Problem to work on - Render every line of the records below as a Markdown table with the columns Row and Line, where Row gives the row number and Line gives the line itself. Leave out blank lines.

___ Input data

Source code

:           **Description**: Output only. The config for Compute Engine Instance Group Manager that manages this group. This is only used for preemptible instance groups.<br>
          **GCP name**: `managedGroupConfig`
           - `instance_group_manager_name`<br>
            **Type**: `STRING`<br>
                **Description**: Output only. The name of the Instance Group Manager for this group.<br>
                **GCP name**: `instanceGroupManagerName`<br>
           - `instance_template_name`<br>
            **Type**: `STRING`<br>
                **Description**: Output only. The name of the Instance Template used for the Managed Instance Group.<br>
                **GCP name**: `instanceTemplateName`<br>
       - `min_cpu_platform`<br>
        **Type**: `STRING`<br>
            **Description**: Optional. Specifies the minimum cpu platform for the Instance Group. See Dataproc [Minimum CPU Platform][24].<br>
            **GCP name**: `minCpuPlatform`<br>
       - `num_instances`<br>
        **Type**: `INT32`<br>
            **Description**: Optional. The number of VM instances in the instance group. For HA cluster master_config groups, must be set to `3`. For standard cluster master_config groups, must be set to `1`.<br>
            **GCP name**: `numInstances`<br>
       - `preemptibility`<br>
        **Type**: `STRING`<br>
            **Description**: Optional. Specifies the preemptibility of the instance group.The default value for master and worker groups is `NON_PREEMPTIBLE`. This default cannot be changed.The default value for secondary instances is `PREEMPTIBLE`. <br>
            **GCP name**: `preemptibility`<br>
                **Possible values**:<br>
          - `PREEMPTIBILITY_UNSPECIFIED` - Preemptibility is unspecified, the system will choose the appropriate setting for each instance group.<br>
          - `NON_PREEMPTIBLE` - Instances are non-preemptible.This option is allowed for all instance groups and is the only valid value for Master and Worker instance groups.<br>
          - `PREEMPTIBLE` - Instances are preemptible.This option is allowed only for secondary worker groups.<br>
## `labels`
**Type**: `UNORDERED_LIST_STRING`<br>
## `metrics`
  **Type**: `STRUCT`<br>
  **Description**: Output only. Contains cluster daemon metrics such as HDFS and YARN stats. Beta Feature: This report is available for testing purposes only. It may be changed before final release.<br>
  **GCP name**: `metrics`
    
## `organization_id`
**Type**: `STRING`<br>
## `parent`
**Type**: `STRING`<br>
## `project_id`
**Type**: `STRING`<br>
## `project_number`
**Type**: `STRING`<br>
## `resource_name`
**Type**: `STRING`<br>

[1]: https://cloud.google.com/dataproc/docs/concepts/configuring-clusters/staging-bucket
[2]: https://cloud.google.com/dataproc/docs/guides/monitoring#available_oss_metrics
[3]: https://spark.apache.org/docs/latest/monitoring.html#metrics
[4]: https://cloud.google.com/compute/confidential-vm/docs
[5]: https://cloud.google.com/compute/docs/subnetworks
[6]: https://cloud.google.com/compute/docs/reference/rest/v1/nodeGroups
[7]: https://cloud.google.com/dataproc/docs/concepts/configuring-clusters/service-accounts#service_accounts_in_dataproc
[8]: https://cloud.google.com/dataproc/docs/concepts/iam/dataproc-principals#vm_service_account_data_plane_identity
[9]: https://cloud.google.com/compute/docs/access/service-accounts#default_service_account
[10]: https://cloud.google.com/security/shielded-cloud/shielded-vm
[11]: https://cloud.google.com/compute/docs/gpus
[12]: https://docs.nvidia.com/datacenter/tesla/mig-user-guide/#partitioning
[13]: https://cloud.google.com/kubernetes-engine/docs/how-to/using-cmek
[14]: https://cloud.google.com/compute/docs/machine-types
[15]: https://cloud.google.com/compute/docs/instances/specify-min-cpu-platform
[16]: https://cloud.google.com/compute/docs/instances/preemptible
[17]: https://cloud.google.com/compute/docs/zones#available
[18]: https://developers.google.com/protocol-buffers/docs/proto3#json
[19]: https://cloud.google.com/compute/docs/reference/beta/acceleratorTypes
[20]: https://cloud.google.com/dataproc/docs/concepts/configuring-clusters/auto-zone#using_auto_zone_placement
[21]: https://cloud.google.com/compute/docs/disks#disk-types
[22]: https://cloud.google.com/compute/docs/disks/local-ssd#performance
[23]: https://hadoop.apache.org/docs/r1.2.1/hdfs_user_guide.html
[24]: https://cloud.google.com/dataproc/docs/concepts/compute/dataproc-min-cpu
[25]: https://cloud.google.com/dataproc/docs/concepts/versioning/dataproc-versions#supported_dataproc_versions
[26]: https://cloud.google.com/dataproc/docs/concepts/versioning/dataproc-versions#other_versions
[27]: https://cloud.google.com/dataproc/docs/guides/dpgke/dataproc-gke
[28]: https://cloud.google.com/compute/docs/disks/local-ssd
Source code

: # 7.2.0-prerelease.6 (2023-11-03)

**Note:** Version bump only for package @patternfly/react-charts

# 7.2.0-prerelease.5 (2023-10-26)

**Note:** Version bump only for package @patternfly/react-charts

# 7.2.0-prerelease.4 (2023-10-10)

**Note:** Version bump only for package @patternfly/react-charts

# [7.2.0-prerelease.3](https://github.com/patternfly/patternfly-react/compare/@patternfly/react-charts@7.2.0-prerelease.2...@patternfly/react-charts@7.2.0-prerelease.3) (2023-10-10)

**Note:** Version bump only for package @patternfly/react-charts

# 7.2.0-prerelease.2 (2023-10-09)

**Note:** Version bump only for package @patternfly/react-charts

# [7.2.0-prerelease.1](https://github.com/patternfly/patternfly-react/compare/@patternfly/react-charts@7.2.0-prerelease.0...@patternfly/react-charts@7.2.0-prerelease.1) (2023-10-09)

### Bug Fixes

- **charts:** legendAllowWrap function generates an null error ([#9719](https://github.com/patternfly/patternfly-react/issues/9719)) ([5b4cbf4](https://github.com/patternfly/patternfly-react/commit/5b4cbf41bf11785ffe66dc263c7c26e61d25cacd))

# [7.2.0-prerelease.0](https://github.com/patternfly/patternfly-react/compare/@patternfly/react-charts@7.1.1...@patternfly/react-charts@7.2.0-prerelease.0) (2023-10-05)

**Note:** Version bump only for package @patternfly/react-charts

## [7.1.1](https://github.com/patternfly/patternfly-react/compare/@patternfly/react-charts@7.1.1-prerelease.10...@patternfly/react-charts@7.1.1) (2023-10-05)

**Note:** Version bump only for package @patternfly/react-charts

______

Task solution -
| Row | Line |
|---|---|
| 1 | Source code |
| 2 | :           **Description**: Output only. The config for Compute Engine Instance Group Manager that manages this group. This is only used for preemptible instance groups.<br> |
| 3 |           **GCP name**: `managedGroupConfig` |
| 4 |            - `instance_group_manager_name`<br> |
| 5 |             **Type**: `STRING`<br> |
| 6 |                 **Description**: Output only. The name of the Instance Group Manager for this group.<br> |
| 7 |                 **GCP name**: `instanceGroupManagerName`<br> |
| 8 |            - `instance_template_name`<br> |
| 9 |             **Type**: `STRING`<br> |
| 10 |                 **Description**: Output only. The name of the Instance Template used for the Managed Instance Group.<br> |
| 11 |                 **GCP name**: `instanceTemplateName`<br> |
| 12 |        - `min_cpu_platform`<br> |
| 13 |         **Type**: `STRING`<br> |
| 14 |             **Description**: Optional. Specifies the minimum cpu platform for the Instance Group. See Dataproc [Minimum CPU Platform][24].<br> |
| 15 |             **GCP name**: `minCpuPlatform`<br> |
| 16 |        - `num_instances`<br> |
| 17 |         **Type**: `INT32`<br> |
| 18 |             **Description**: Optional. The number of VM instances in the instance group. For HA cluster master_config groups, must be set to `3`. For standard cluster master_config groups, must be set to `1`.<br> |
| 19 |             **GCP name**: `numInstances`<br> |
| 20 |        - `preemptibility`<br> |
| 21 |         **Type**: `STRING`<br> |
| 22 |             **Description**: Optional. Specifies the preemptibility of the instance group.The default value for master and worker groups is `NON_PREEMPTIBLE`. This default cannot be changed.The default value for secondary instances is `PREEMPTIBLE`. <br> |
| 23 |             **GCP name**: `preemptibility`<br> |
| 24 |                 **Possible values**:<br> |
| 25 |           - `PREEMPTIBILITY_UNSPECIFIED` - Preemptibility is unspecified, the system will choose the appropriate setting for each instance group.<br> |
| 26 |           - `NON_PREEMPTIBLE` - Instances are non-preemptible.This option is allowed for all instance groups and is the only valid value for Master and Worker instance groups.<br> |
| 27 |           - `PREEMPTIBLE` - Instances are preemptible.This option is allowed only for secondary worker groups.<br> |
| 28 | ## `labels` |
| 29 | **Type**: `UNORDERED_LIST_STRING`<br> |
| 30 | ## `metrics` |
| 31 |   **Type**: `STRUCT`<br> |
| 32 |   **Description**: Output only. Contains cluster daemon metrics such as HDFS and YARN stats. Beta Feature: This report is available for testing purposes only. It may be changed before final release.<br> |
| 33 |   **GCP name**: `metrics` |
| 34 | ## `organization_id` |
| 35 | **Type**: `STRING`<br> |
| 36 | ## `parent` |
| 37 | **Type**: `STRING`<br> |
| 38 | ## `project_id` |
| 39 | **Type**: `STRING`<br> |
| 40 | ## `project_number` |
| 41 | **Type**: `STRING`<br> |
| 42 | ## `resource_name` |
| 43 | **Type**: `STRING`<br> |
| 44 | [1]: https://cloud.google.com/dataproc/docs/concepts/configuring-clusters/staging-bucket |
| 45 | [2]: https://cloud.google.com/dataproc/docs/guides/monitoring#available_oss_metrics |
| 46 | [3]: https://spark.apache.org/docs/latest/monitoring.html#metrics |
| 47 | [4]: https://cloud.google.com/compute/confidential-vm/docs |
| 48 | [5]: https://cloud.google.com/compute/docs/subnetworks |
| 49 | [6]: https://cloud.google.com/compute/docs/reference/rest/v1/nodeGroups |
| 50 | [7]: https://cloud.google.com/dataproc/docs/concepts/configuring-clusters/service-accounts#service_accounts_in_dataproc |
| 51 | [8]: https://cloud.google.com/dataproc/docs/concepts/iam/dataproc-principals#vm_service_account_data_plane_identity |
| 52 | [9]: https://cloud.google.com/compute/docs/access/service-accounts#default_service_account |
| 53 | [10]: https://cloud.google.com/security/shielded-cloud/shielded-vm |
| 54 | [11]: https://cloud.google.com/compute/docs/gpus |
| 55 | [12]: https://docs.nvidia.com/datacenter/tesla/mig-user-guide/#partitioning |
| 56 | [13]: https://cloud.google.com/kubernetes-engine/docs/how-to/using-cmek |
| 57 | [14]: https://cloud.google.com/compute/docs/machine-types |
| 58 | [15]: https://cloud.google.com/compute/docs/instances/specify-min-cpu-platform |
| 59 | [16]: https://cloud.google.com/compute/docs/instances/preemptible |
| 60 | [17]: https://cloud.google.com/compute/docs/zones#available |
| 61 | [18]: https://developers.google.com/protocol-buffers/docs/proto3#json |
| 62 | [19]: https://cloud.google.com/compute/docs/reference/beta/acceleratorTypes |
| 63 | [20]: https://cloud.google.com/dataproc/docs/concepts/configuring-clusters/auto-zone#using_auto_zone_placement |
| 64 | [21]: https://cloud.google.com/compute/docs/disks#disk-types |
| 65 | [22]: https://cloud.google.com/compute/docs/disks/local-ssd#performance |
| 66 | [23]: https://hadoop.apache.org/docs/r1.2.1/hdfs_user_guide.html |
| 67 | [24]: https://cloud.google.com/dataproc/docs/concepts/compute/dataproc-min-cpu |
| 68 | [25]: https://cloud.google.com/dataproc/docs/concepts/versioning/dataproc-versions#supported_dataproc_versions |
| 69 | [26]: https://cloud.google.com/dataproc/docs/concepts/versioning/dataproc-versions#other_versions |
| 70 | [27]: https://cloud.google.com/dataproc/docs/guides/dpgke/dataproc-gke |
| 71 | [28]: https://cloud.google.com/compute/docs/disks/local-ssd |
| 72 | Source code |
| 73 | : # 7.2.0-prerelease.6 (2023-11-03) |
| 74 | **Note:** Version bump only for package @patternfly/react-charts |
| 75 | # 7.2.0-prerelease.5 (2023-10-26) |
| 76 | **Note:** Version bump only for package @patternfly/react-charts |
| 77 | # 7.2.0-prerelease.4 (2023-10-10) |
| 78 | **Note:** Version bump only for package @patternfly/react-charts |
| 79 | # [7.2.0-prerelease.3](https://github.com/patternfly/patternfly-react/compare/@patternfly/react-charts@7.2.0-prerelease.2...@patternfly/react-charts@7.2.0-prerelease.3) (2023-10-10) |
| 80 | **Note:** Version bump only for package @patternfly/react-charts |
| 81 | # 7.2.0-prerelease.2 (2023-10-09) |
| 82 | **Note:** Version bump only for package @patternfly/react-charts |
| 83 | # [7.2.0-prerelease.1](https://github.com/patternfly/patternfly-react/compare/@patternfly/react-charts@7.2.0-prerelease.0...@patternfly/react-charts@7.2.0-prerelease.1) (2023-10-09) |
| 84 | ### Bug Fixes |
| 85 | - **charts:** legendAllowWrap function generates an null error ([#9719](https://github.com/patternfly/patternfly-react/issues/9719)) ([5b4cbf4](https://github.com/patternfly/patternfly-react/commit/5b4cbf41bf11785ffe66dc263c7c26e61d25cacd)) |
| 86 | # [7.2.0-prerelease.0](https://github.com/patternfly/patternfly-react/compare/@patternfly/react-charts@7.1.1...@patternfly/react-charts@7.2.0-prerelease.0) (2023-10-05) |
| 87 | **Note:** Version bump only for package @patternfly/react-charts |
| 88 | ## [7.1.1](https://github.com/patternfly/patternfly-react/compare/@patternfly/react-charts@7.1.1-prerelease.10...@patternfly/react-charts@7.1.1) (2023-10-05) |
| 89 | **Note:** Version bump only for package @patternfly/react-charts |